═════ Material for this task

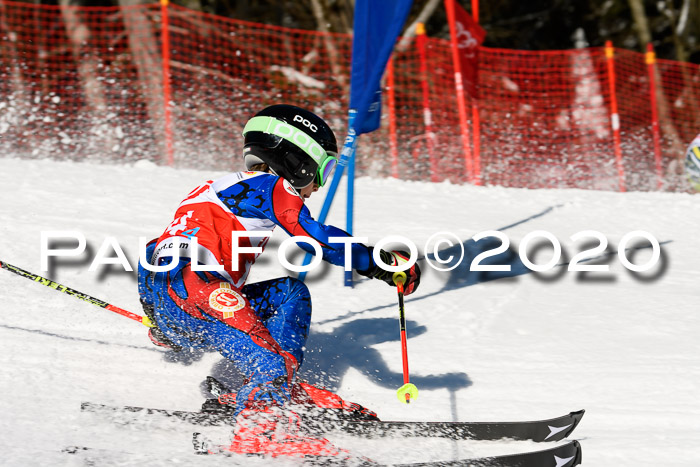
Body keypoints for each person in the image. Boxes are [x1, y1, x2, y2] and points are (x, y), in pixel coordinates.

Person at [137, 104, 421, 458]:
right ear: (298, 158)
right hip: (202, 292)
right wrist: (375, 262)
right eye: (324, 169)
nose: (318, 185)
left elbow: (157, 252)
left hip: (173, 297)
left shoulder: (209, 189)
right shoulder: (272, 186)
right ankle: (263, 430)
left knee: (290, 293)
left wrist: (162, 321)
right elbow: (313, 237)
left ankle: (268, 392)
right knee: (267, 359)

══════════

Task brief: Search the records for the string "right" and report each line that has it.

Response area:
right ear: (298, 158)
right hip: (202, 292)
right wrist: (375, 262)
right eye: (324, 169)
right shoulder: (272, 186)
right ankle: (263, 430)
right elbow: (313, 237)
right knee: (267, 359)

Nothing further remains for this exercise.